Smart criminals understand their success hinges on choosing the right opportunity to exploit a specific weakness. That’s why burglars avoid homes with alarm systems, car thieves look for unlocked vehicles, and muggers don’t attack those wearing a white robe and a black belt.
In other words, they go after the “lowest hanging fruit.”
Similarly, criminals who use social engineering tactics seek opportunities to employ their unique methods of manipulation and deception to exploit the weakest link of the security chain.
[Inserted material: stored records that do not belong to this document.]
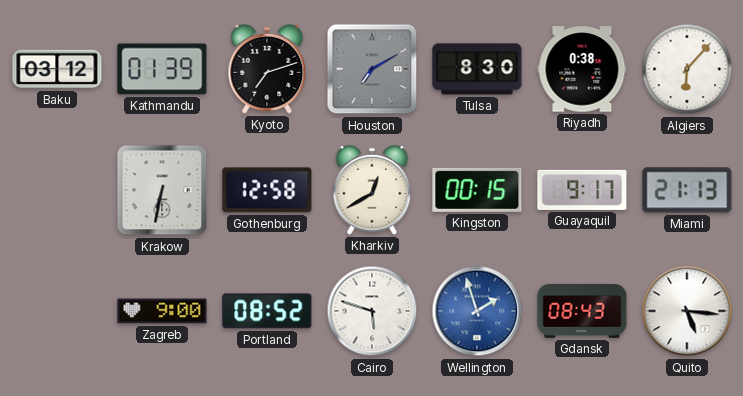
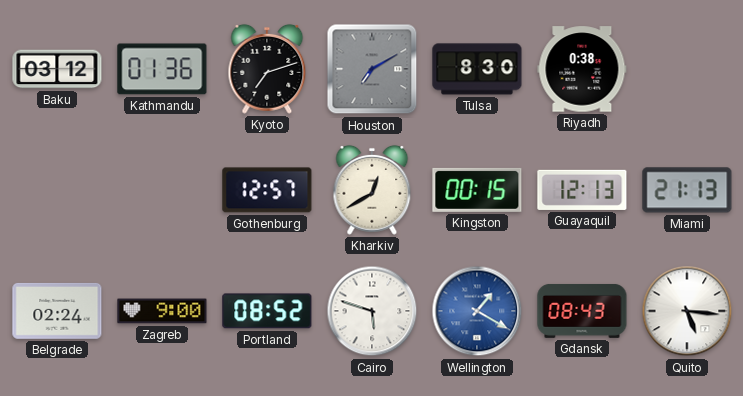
Kathmandu: 01:39 -> 01:36
Algiers: 6:07 -> none
Krakow: 6:32 -> none
Gothenburg: 12:58 -> 12:57
Guayaquil: 9:17 -> 12:13
Belgrade: none -> 02:24
Wellington: 1:57 -> 1:20
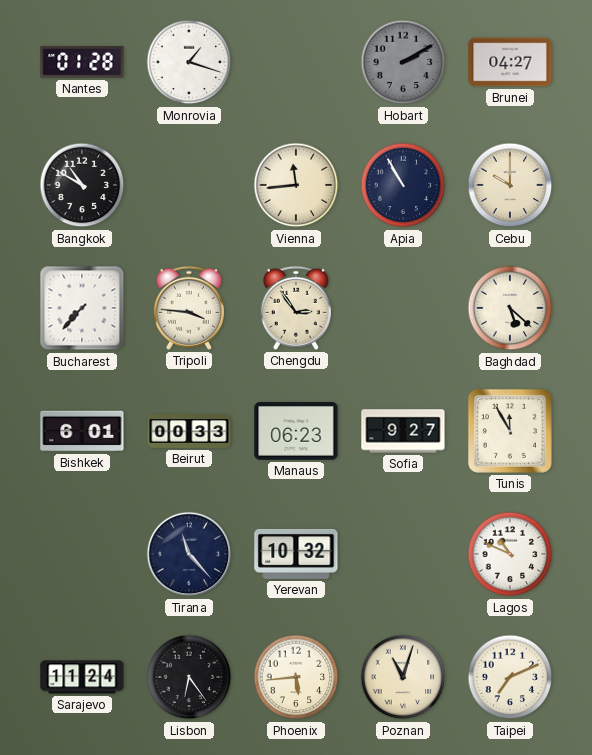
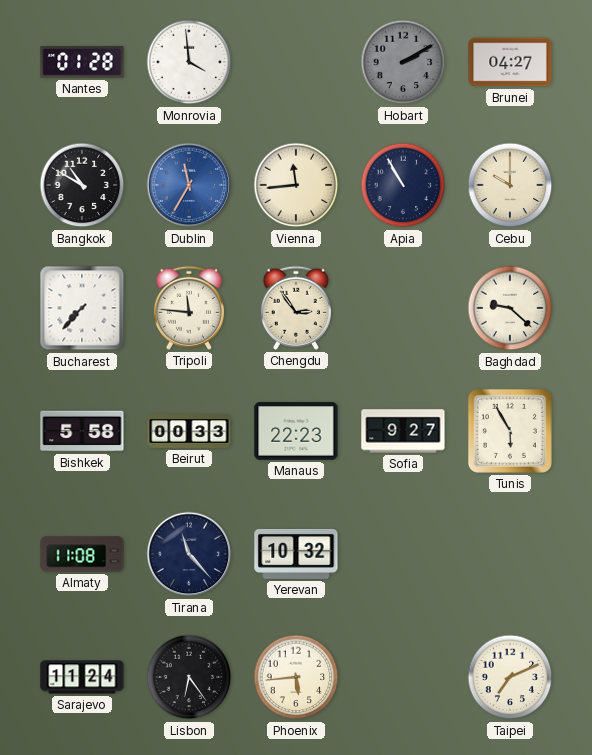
Monrovia: 1:18 -> 3:59
Dublin: none -> 11:35
Tripoli: 3:46 -> 11:46
Baghdad: 5:22 -> 9:22
Bishkek: 6:01 -> 5:58
Manaus: 06:23 -> 22:23
Tunis: 11:55 -> 5:55
Almaty: none -> 11:08
Lagos: 10:49 -> none
Poznan: 11:03 -> none
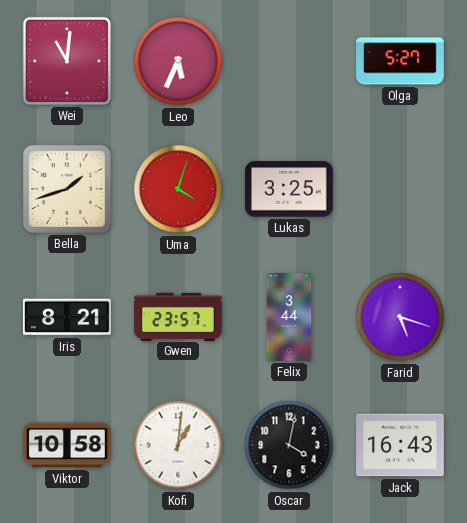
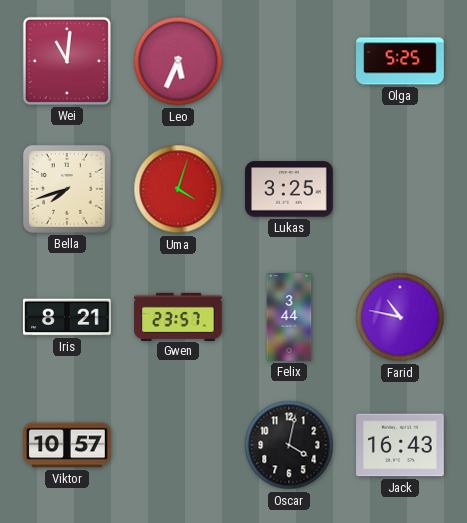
Olga: 5:27 -> 5:25
Bella: 1:42 -> 7:42
Farid: 5:18 -> 10:47
Viktor: 10:58 -> 10:57
Kofi: 1:01 -> none
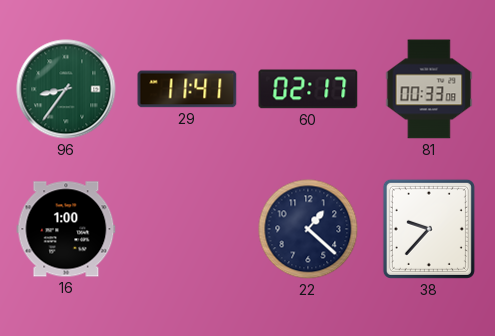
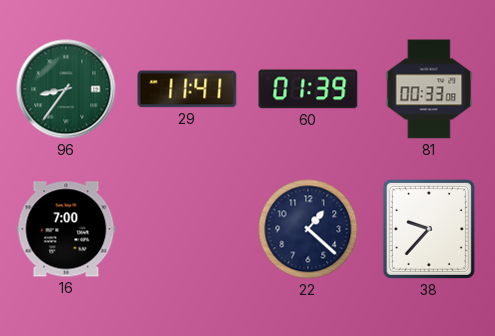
60: 02:17 -> 01:39
16: 1:00 -> 7:00
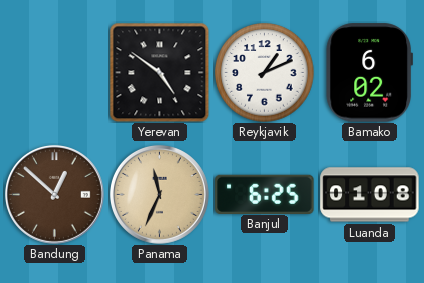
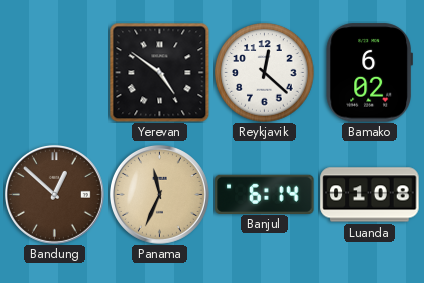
Reykjavik: 1:11 -> 12:22
Banjul: 6:25 -> 6:14
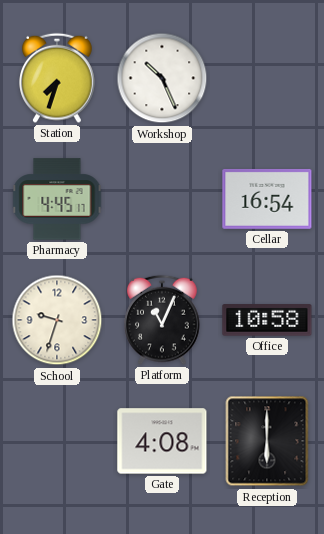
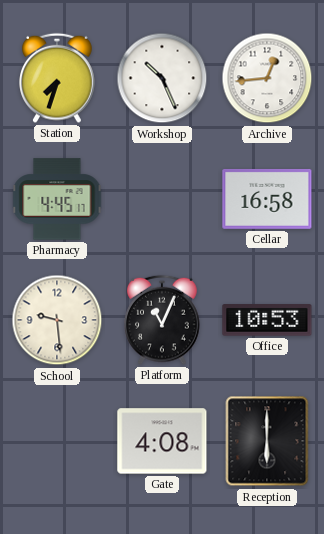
Archive: none -> 12:44
Cellar: 16:54 -> 16:58
School: 9:33 -> 9:29
Office: 10:58 -> 10:53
For the social engineer, that weak link usually is the organization’s own people and procedures.
Unlike traditional security threats that can be thwarted with physical or electronic security precautions, social engineering tactics exploit the fundamentals of human nature: Our natural tendency to help others, our desire to avoid conflict, our fear of making mistakes, and our fear of getting ourselves or others in trouble.
In fact, professional social engineers are literally betting that their natural ability to manipulate basic human traits will create opportunities to turn targets into unwitting accomplices.
Seasoned social engineers know exactly whom to target. Although top executives may have direct access to the most valuable information within the organization, social engineers realize it’s much more complex and time-consuming to directly compromise executives.
Instead, they set their sites on low- and mid-level employees. Receptionists, cleaning crews, tellers, and even managers of remote locations are all attractive targets to a smart social engineer. After all, these employees typically have limited security awareness training and might be more susceptible to manipulation and deception.
These staff positions also could provide criminals with access to sensitive areas during off-peak hours, when the chance of being exposed is significantly lower.